Le nom de la commune résulte de la fusion du nom de l'ancienne paroisse : Chanoz (anciennement Chasne ou Channe issu du Gaulois Cassanus : chêne) et de celui du fief de Châtenay (issu du latin Castanetum : lieu planté de châtaigniers). Les habitants sont les Chanoziens.
Les chênes et châtaigniers, les chênes surtout, restent des essences abondantes au plan local.
Chanoz-Châtenay est une de ces bourgades rurales situées sur les marches de la Dombes géographique (paysage d'étangs) et de la Bresse (zone de production du poulet de Bresse). De fait, la partie du village située au sud de la départementale 936 et contiguë au village de Condeissiat est principalement occupée par les étangs de Corrobert et de Verignon.
Ici, géographiquement, on se trouve à la limite nord de la Dombes, la Veyle coulant au bord du "plateau" des Dombes. La latitude de Chanoz-Châtenay (mairie) est de 46.184 088 degrés Nord et sa longitude de 5.029 827 degrés Est.
Le bourg-centre est établi sur une moraine glaciaire, donnant au village sa topographie spécifique, limitant sa traversée à une route principale et rendant complexes les aménagements urbains. Située, en outre, un peu à l'écart des grandes voies de communication, la commune, d'une superficie de 1342 hectares, ne possède pas de site propice à un développement industriel ou artisanal, au-delà d'un peu de métallerie, de petites entreprises liées au BTP et de quelques entreprises de services. Signalons l’installation d’un site de trois entreprises (dont une menuiserie) aux Rollands. En outre, un intérêt nouveau pour le tourisme vert se manifeste avec l'ouverture de quelques chambres d'hôtes et de gîtes.
Le village a longtemps vécu de sa vocation agricole fondée sur la polyculture-élevage à orientation laitière, l'habitat dispersé favorisant l'élevage de volailles. On observe comme partout une diminution continue du nombre d'exploitations agricoles et l'augmentation de leur taille moyenne : 70 en 1911, mais 38 en 1988 (5 ha de moyenne), 20 en 2000 (45 ha), 15 en 2010 (49 ha), moins de 10 en 2020 et 6 en 2025 (aux Genillons, à Bois Bouquin, à Corrobert, aux Guets, aux Comtes).
L'évolution récente est en outre marquée par la substitution des cultures céréalières à l'élevage, mettant à mal le bocage et par une urbanisation continue, conférant à la commune une vocation nouvelle de village résidentiel. À la transformation d'anciennes exploitations agricoles en résidences, s'ajoute désormais la réalisation de lotissements (Bellevue, les Tilleuls…) et l'extension du village sur son versant sud-est desservi par un lagunage.

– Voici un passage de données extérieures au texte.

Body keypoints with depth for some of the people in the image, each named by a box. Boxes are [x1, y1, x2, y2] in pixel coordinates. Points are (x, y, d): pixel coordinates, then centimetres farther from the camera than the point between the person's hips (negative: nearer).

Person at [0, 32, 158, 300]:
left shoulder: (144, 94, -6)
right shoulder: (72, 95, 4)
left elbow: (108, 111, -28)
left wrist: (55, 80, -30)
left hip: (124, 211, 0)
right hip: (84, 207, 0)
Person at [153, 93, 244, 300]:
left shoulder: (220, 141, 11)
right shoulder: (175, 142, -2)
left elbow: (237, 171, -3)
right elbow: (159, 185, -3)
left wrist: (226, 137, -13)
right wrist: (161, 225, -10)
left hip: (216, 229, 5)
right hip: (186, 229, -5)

Il ne subsiste qu'un seul commerce, un café-restaurant, dernier lieu de sociabilité en dehors duquel les Chanoziens doivent vivre en symbiose avec les communes voisines, fort proches au demeurant, pour l'alimentation et l'ensemble des services. L'école a fait l'objet d'un regroupement pédagogique avec Chaveyriat ; nos sportifs (football essentiellement) font équipes communes avec Chaveyriat, ou profitent des installations communautaires.

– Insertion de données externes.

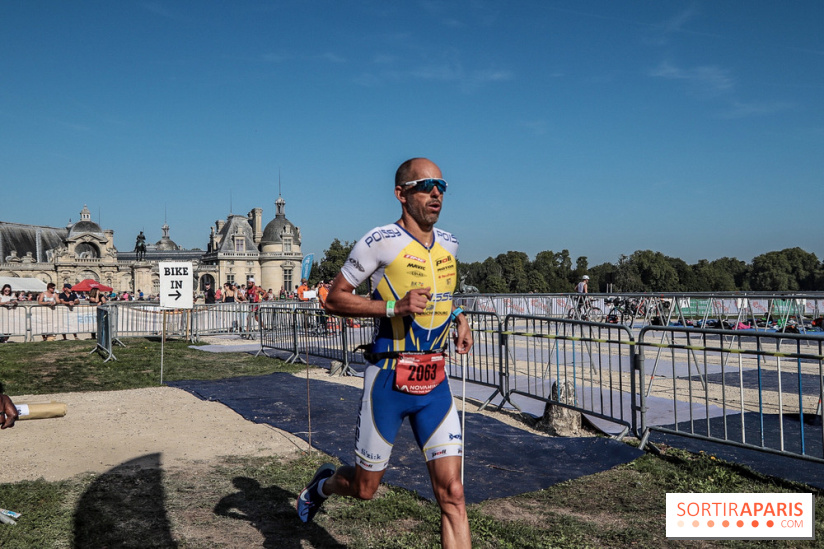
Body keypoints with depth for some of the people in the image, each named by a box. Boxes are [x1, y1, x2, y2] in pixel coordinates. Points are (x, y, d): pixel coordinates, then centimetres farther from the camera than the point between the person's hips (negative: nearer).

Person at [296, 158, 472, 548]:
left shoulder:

La population a pu varier de manière erratique au cours des deux siècles écoulés : 507 habitants en 1791, 543 en 1820 ; 746 habitants en 1851 ; 865 habitants en 1876 ; 705 habitants en 1906.
Après une période d'étiage entre 1968 et 1990 (475 habitants en 1968, 451 en 1975, 453 en 1982, 476 en 1990), on observe une hausse continue depuis. En 2010, on retrouve le niveau de 1906 : 706 habitants. Chanoz dépasse les 800 habitants en 2015 et en compte 943 en 2022. Il y aura sans doute un millier d’habitants en 2025 et il est fort probable que désormais les nouveaux venus supplantent les familles établies depuis deux générations ou plus. La commune s’est rajeunie avec 60 % de sa population dans la tranche de 0 à 44 ans.
-D'où que l'on arrive, on "monte" à Chanoz. Bel air (267 m) constitue le point le plus élevé de la commune, au même niveau que le parvis de l'église et le cimetière attenant, dominant de peu le Biolay (266 m) ainsi qu'une colline près de Maigret donnant sur les bois de Béost (264 m). De là, on découvre vers l'ouest le Mâconnais, vers l'est le Revermont que surplombe dans le lointain le Mont-Blanc. On peut distinguer aussi la plupart des clochers et châteaux d'eau de la région, à l'exception peut-être de celui de Sulignat (276 m) qui alimente la commune depuis 1960.